*** Data for the task ***
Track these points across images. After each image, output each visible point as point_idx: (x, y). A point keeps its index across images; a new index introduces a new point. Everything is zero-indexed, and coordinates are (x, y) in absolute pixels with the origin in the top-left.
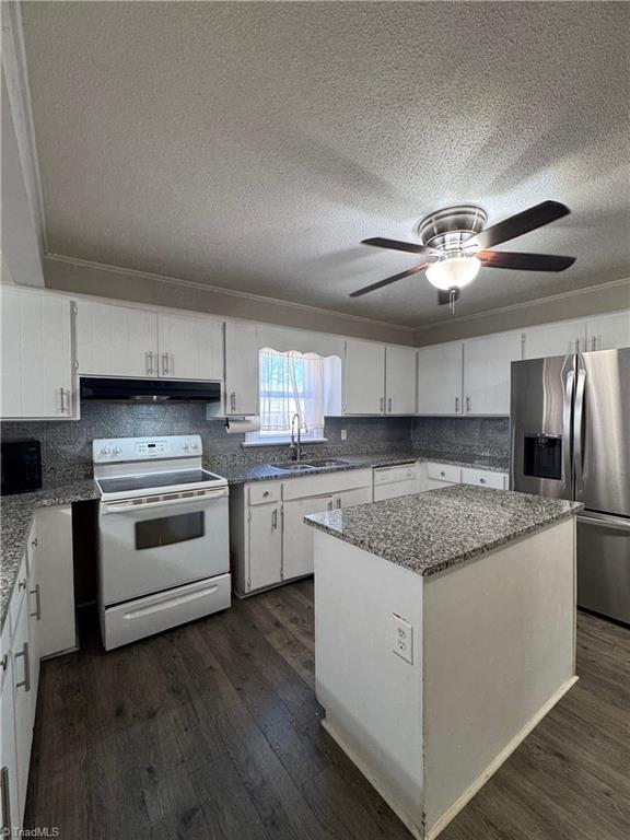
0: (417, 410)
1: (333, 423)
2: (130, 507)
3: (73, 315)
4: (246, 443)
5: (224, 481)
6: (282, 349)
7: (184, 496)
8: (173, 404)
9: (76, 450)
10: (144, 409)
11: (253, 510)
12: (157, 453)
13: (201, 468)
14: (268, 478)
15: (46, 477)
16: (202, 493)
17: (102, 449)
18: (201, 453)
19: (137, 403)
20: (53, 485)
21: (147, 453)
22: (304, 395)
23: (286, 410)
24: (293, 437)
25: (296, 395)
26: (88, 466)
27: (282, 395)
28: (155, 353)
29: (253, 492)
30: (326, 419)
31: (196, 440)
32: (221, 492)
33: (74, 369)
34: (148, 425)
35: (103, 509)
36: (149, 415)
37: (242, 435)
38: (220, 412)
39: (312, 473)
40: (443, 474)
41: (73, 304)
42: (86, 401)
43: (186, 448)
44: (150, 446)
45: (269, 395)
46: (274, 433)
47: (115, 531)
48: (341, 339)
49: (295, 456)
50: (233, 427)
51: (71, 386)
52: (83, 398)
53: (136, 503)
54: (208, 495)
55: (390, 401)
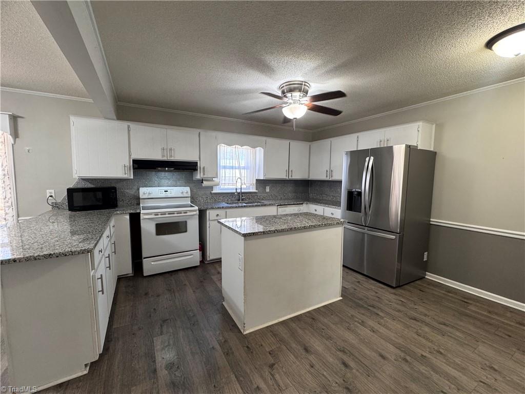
0: (309, 176)
1: (261, 183)
2: (153, 216)
3: (129, 131)
4: (213, 192)
5: (196, 208)
6: (230, 145)
7: (178, 213)
8: (175, 171)
9: (132, 192)
10: (163, 174)
11: (211, 222)
12: (168, 194)
13: (190, 203)
14: (219, 208)
15: (120, 203)
16: (186, 213)
17: (144, 192)
18: (190, 196)
19: (159, 171)
20: (123, 206)
21: (164, 195)
22: (244, 168)
23: (234, 175)
24: (236, 189)
25: (239, 168)
26: (137, 200)
27: (232, 168)
28: (165, 147)
29: (211, 214)
30: (257, 180)
31: (188, 189)
32: (195, 213)
33: (130, 156)
34: (164, 182)
35: (142, 217)
36: (165, 177)
37: (211, 188)
38: (198, 176)
39: (245, 206)
40: (316, 211)
41: (129, 127)
42: (136, 170)
43: (182, 193)
44: (165, 191)
45: (225, 167)
46: (226, 187)
47: (148, 227)
48: (264, 138)
49: (240, 199)
50: (205, 183)
51: (128, 163)
52: (134, 169)
53: (156, 215)
54: (189, 214)
55: (292, 171)
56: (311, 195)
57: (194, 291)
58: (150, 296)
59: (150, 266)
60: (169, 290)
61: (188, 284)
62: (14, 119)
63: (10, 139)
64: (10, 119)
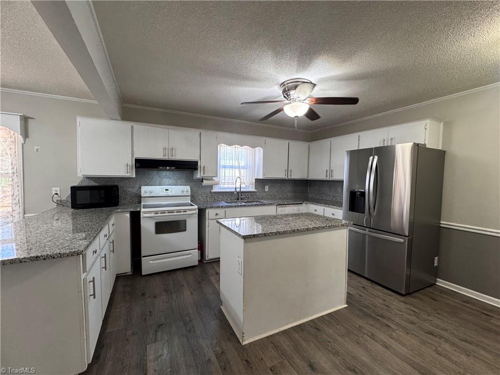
0: (308, 176)
1: (260, 182)
2: (153, 215)
3: (132, 131)
4: (212, 191)
5: (196, 207)
6: (230, 145)
7: (177, 212)
8: (176, 171)
9: (134, 190)
10: (164, 173)
11: (210, 221)
12: (169, 193)
13: (190, 201)
14: (218, 207)
15: (122, 201)
16: (185, 212)
17: (145, 190)
18: (190, 194)
19: (161, 170)
20: (124, 204)
21: (164, 193)
22: (243, 168)
23: (234, 175)
24: (236, 188)
25: (239, 167)
26: (139, 198)
27: (232, 167)
28: (167, 147)
29: (210, 213)
30: (256, 180)
31: (188, 188)
32: (194, 212)
33: (133, 155)
34: (166, 181)
35: (142, 215)
36: (167, 175)
37: (211, 187)
38: (199, 175)
39: (244, 206)
40: (316, 210)
41: (132, 127)
42: (138, 169)
43: (183, 192)
44: (168, 190)
45: (225, 167)
46: (226, 186)
47: (147, 226)
48: (263, 139)
49: (238, 198)
50: (205, 182)
51: (131, 162)
52: (136, 167)
53: (155, 213)
54: (188, 212)
55: (291, 171)
56: (310, 196)
57: (191, 293)
58: (147, 296)
59: (149, 265)
60: (166, 291)
61: (185, 285)
62: (25, 120)
63: (21, 139)
64: (21, 119)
*** End of Data for the task ***
## What needs to be done
Present every line of the entries above as a numbered list, omitting any blank lines and leaving the pictures out of the answer.

## Written reply
1. Track these points across images. After each image, output each visible point as point_idx: (x, y). A point keeps its index across images; a new index introduces a new point. Everything is zero-indexed, and coordinates are (x, y) in absolute pixels with the origin in the top-left.
2. 0: (417, 410)
3. 1: (333, 423)
4. 2: (130, 507)
5. 3: (73, 315)
6. 4: (246, 443)
7. 5: (224, 481)
8. 6: (282, 349)
9. 7: (184, 496)
10. 8: (173, 404)
11. 9: (76, 450)
12. 10: (144, 409)
13. 11: (253, 510)
14. 12: (157, 453)
15. 13: (201, 468)
16. 14: (268, 478)
17. 15: (46, 477)
18. 16: (202, 493)
19. 17: (102, 449)
20. 18: (201, 453)
21. 19: (137, 403)
22. 20: (53, 485)
23. 21: (147, 453)
24. 22: (304, 395)
25. 23: (286, 410)
26. 24: (293, 437)
27. 25: (296, 395)
28. 26: (88, 466)
29. 27: (282, 395)
30. 28: (155, 353)
31. 29: (253, 492)
32. 30: (326, 419)
33. 31: (196, 440)
34. 32: (221, 492)
35. 33: (74, 369)
36. 34: (148, 425)
37. 35: (103, 509)
38. 36: (149, 415)
39. 37: (242, 435)
40. 38: (220, 412)
41. 39: (312, 473)
42. 40: (443, 474)
43. 41: (73, 304)
44. 42: (86, 401)
45. 43: (186, 448)
46. 44: (150, 446)
47. 45: (269, 395)
48. 46: (274, 433)
49. 47: (115, 531)
50. 48: (341, 339)
51. 49: (295, 456)
52. 50: (233, 427)
53. 51: (71, 386)
54. 52: (83, 398)
55. 53: (136, 503)
56. 54: (208, 495)
57. 55: (390, 401)
58. 0: (309, 176)
59. 1: (261, 183)
60. 2: (153, 216)
61. 3: (129, 131)
62. 4: (213, 192)
63. 5: (196, 208)
64. 6: (230, 145)
65. 7: (178, 213)
66. 8: (175, 171)
67. 9: (132, 192)
68. 10: (163, 174)
69. 11: (211, 222)
70. 12: (168, 194)
71. 13: (190, 203)
72. 14: (219, 208)
73. 15: (120, 203)
74. 16: (186, 213)
75. 17: (144, 192)
76. 18: (190, 196)
77. 19: (159, 171)
78. 20: (123, 206)
79. 21: (164, 195)
80. 22: (244, 168)
81. 23: (234, 175)
82. 24: (236, 189)
83. 25: (239, 168)
84. 26: (137, 200)
85. 27: (232, 168)
86. 28: (165, 147)
87. 29: (211, 214)
88. 30: (257, 180)
89. 31: (188, 189)
90. 32: (195, 213)
91. 33: (130, 156)
92. 34: (164, 182)
93. 35: (142, 217)
94. 36: (165, 177)
95. 37: (211, 188)
96. 38: (198, 176)
97. 39: (245, 206)
98. 40: (316, 211)
99. 41: (129, 127)
100. 42: (136, 170)
101. 43: (182, 193)
102. 44: (165, 191)
103. 45: (225, 167)
104. 46: (226, 187)
105. 47: (148, 227)
106. 48: (264, 138)
107. 49: (240, 199)
108. 50: (205, 183)
109. 51: (128, 163)
110. 52: (134, 169)
111. 53: (156, 215)
112. 54: (189, 214)
113. 55: (292, 171)
114. 56: (311, 195)
115. 57: (194, 291)
116. 58: (150, 296)
117. 59: (150, 266)
118. 60: (169, 290)
119. 61: (188, 284)
120. 62: (14, 119)
121. 63: (10, 139)
122. 64: (10, 119)
123. 0: (308, 176)
124. 1: (260, 182)
125. 2: (153, 215)
126. 3: (132, 131)
127. 4: (212, 191)
128. 5: (196, 207)
129. 6: (230, 145)
130. 7: (177, 212)
131. 8: (176, 171)
132. 9: (134, 190)
133. 10: (164, 173)
134. 11: (210, 221)
135. 12: (169, 193)
136. 13: (190, 201)
137. 14: (218, 207)
138. 15: (122, 201)
139. 16: (185, 212)
140. 17: (145, 190)
141. 18: (190, 194)
142. 19: (161, 170)
143. 20: (124, 204)
144. 21: (164, 193)
145. 22: (243, 168)
146. 23: (234, 175)
147. 24: (236, 188)
148. 25: (239, 167)
149. 26: (139, 198)
150. 27: (232, 167)
151. 28: (167, 147)
152. 29: (210, 213)
153. 30: (256, 180)
154. 31: (188, 188)
155. 32: (194, 212)
156. 33: (133, 155)
157. 34: (166, 181)
158. 35: (142, 215)
159. 36: (167, 175)
160. 37: (211, 187)
161. 38: (199, 175)
162. 39: (244, 206)
163. 40: (316, 210)
164. 41: (132, 127)
165. 42: (138, 169)
166. 43: (183, 192)
167. 44: (168, 190)
168. 45: (225, 167)
169. 46: (226, 186)
170. 47: (147, 226)
171. 48: (263, 139)
172. 49: (238, 198)
173. 50: (205, 182)
174. 51: (131, 162)
175. 52: (136, 167)
176. 53: (155, 213)
177. 54: (188, 212)
178. 55: (291, 171)
179. 56: (310, 196)
180. 57: (191, 293)
181. 58: (147, 296)
182. 59: (149, 265)
183. 60: (166, 291)
184. 61: (185, 285)
185. 62: (25, 120)
186. 63: (21, 139)
187. 64: (21, 119)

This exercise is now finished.